A retainer invoice is great for a freelancer – or business owner – who is intent on improving the quality of service offered to the client. For example, let’s assume that you are a web developer. Clients hire you to design and develop their websites. Use the retainer agreement and invoice to offer the client a better product than the original one. This way, the client feels obligated to pay. In fact, clients who receive value for money look forward to retaining you for the long haul.
Giving clients value for money is one of the many ways of getting them to pay you faster.
The invoice also acts as an insurance. It offers you a bit of protection by guaranteeing you work and money on a regular basis. Freelancers and business owners who are not on retainers have to do more to get paid. They have to put in more effort into finding consistent work. You are already miles ahead of the rest of them. However, it’s important to treat the work – and the client who offers it – properly and professionally lest you lose everything.
Let’s return to the example of the web developers. These professionals have to ensure the client’s website never goes down. They also have to put in better security features to protect the data from being compromised. Therefore, take the retainer you get from the client after sending the invoice as evidence of the client’s satisfaction with your input. If anything interferes with this, probably because of your failures, you could lose a fortune in guaranteed income.

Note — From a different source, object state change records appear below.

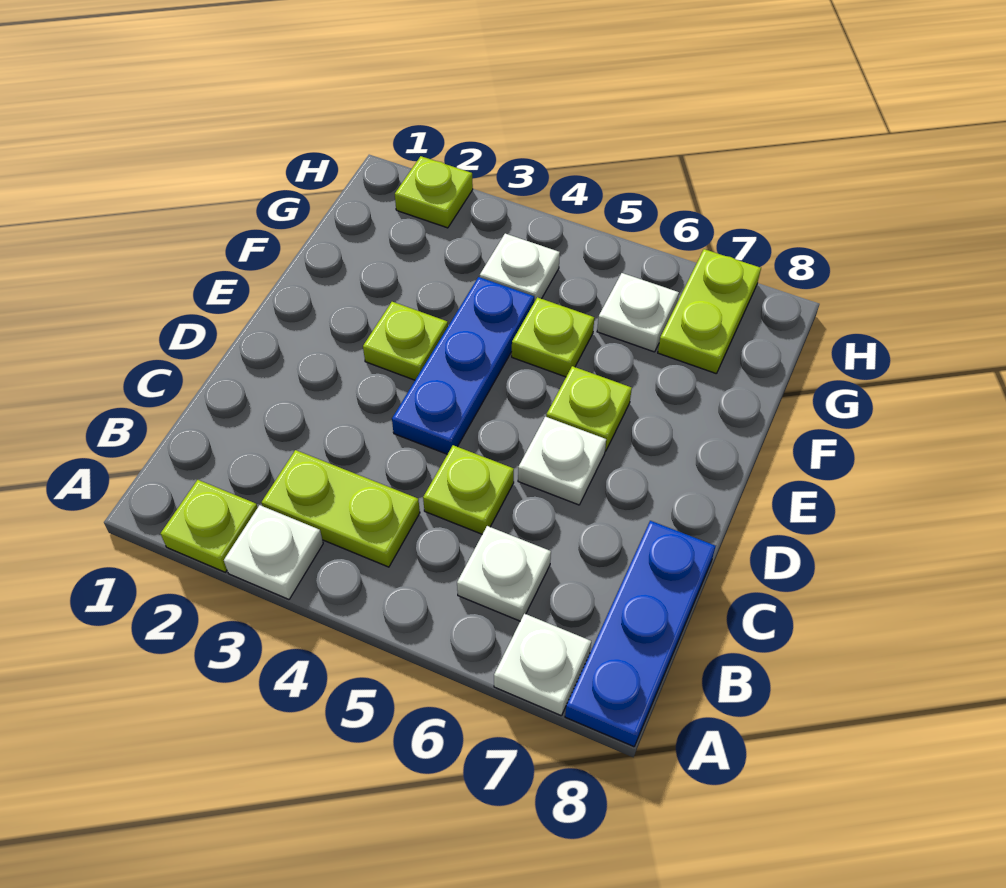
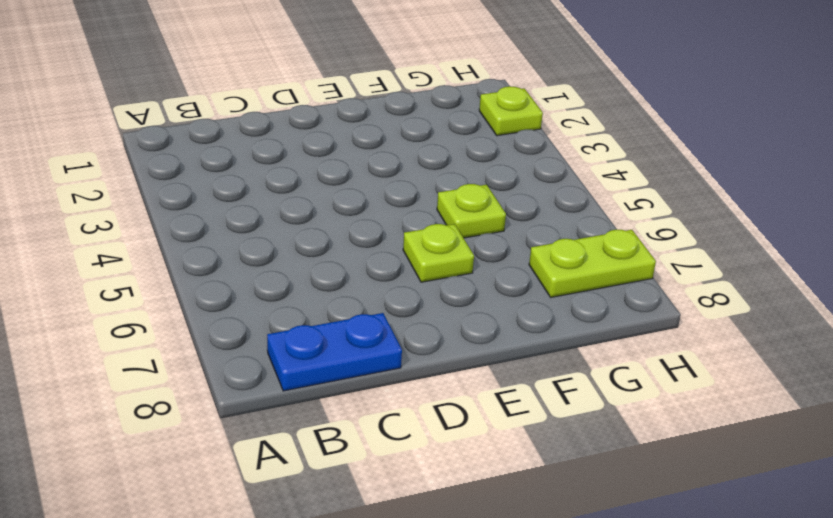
blue plate B8:C8 level 1 -> blue plate A8:C8 level 1
none -> lime plate A2 level 1
none -> white plate A3 level 1
none -> white plate A7 level 1

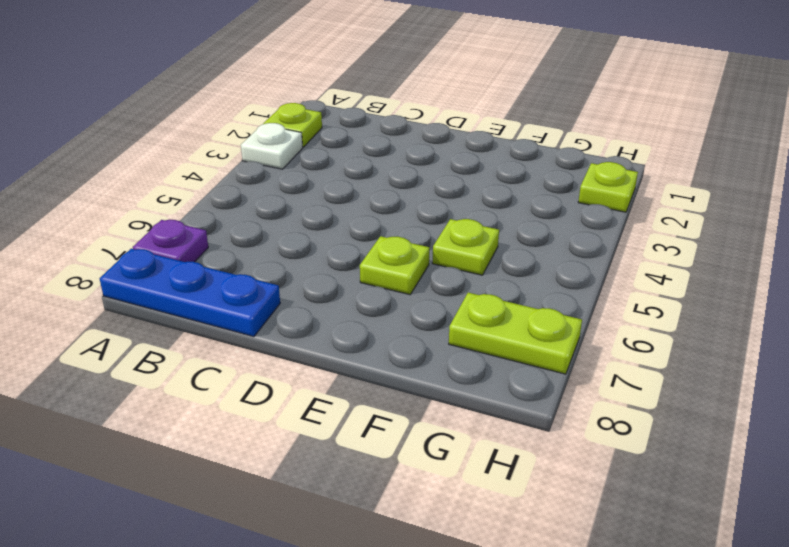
purple plate A7 level 1 -> white plate A7 level 1
none -> lime plate B3:B4 level 1
none -> white plate B6 level 1
none -> lime plate C5 level 1

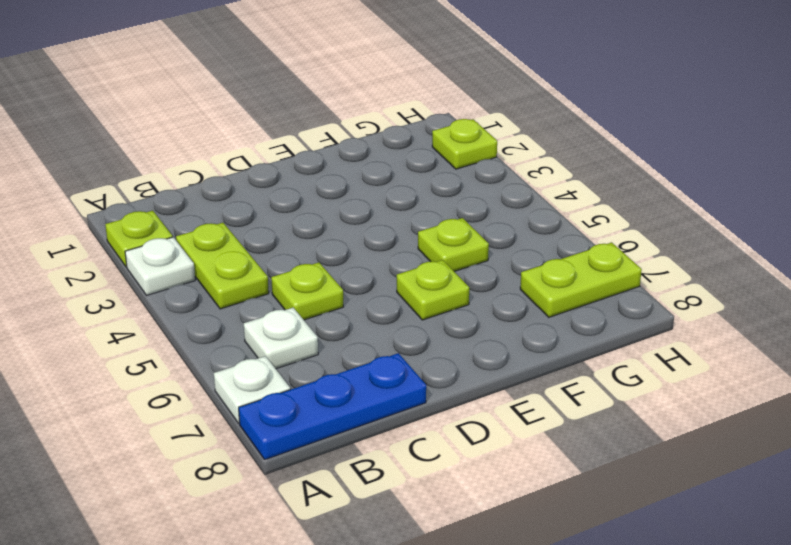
none -> blue plate D4:F4 level 1
none -> white plate D6 level 1
none -> lime plate E3 level 1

Before sending a retainer invoice, you should evaluate your ability to provide the service the client needs. The invoice is a commitment from which you cannot or should not escape. Never provide excuses regarding the inability to meet your end of the bargain. The client has already proved to be trustworthy and professional by making the advance payment. The least you can do is to reciprocate by delivering what’s expected.
If any of your clients with whom you signed a retainer agreement expresses displeasure at your inability to do what you promised, find ways of turning that disappointment to opportunity. You could offer a discount. Indicate the discount on the invoice to avoid losing this client. Failure to do this could expose you to huge ramifications, which could include losing clients and gaining a negative reputation.
Keep good records of the payments you receive from the invoices sent to clients. The clients may or may not keep a record. Your role is different from the client’s. You get paid for services you are yet to render. The client probably pays you each month even when you have nothing to do. The least you can do is to ensure your record of all these payments is up to date. Impress the client with your record-keeping skills.
In summary, remember to treat the retainer invoice well. Be careful with the payments. Interpret the invoice as a sign of commitment on the side of the client. Reciprocate the commitment with your own display of dedication and professionalism. Deliver your work on time. Confirm that you give each client value for money. Never allow the quality of your work to diminish for whatever reason.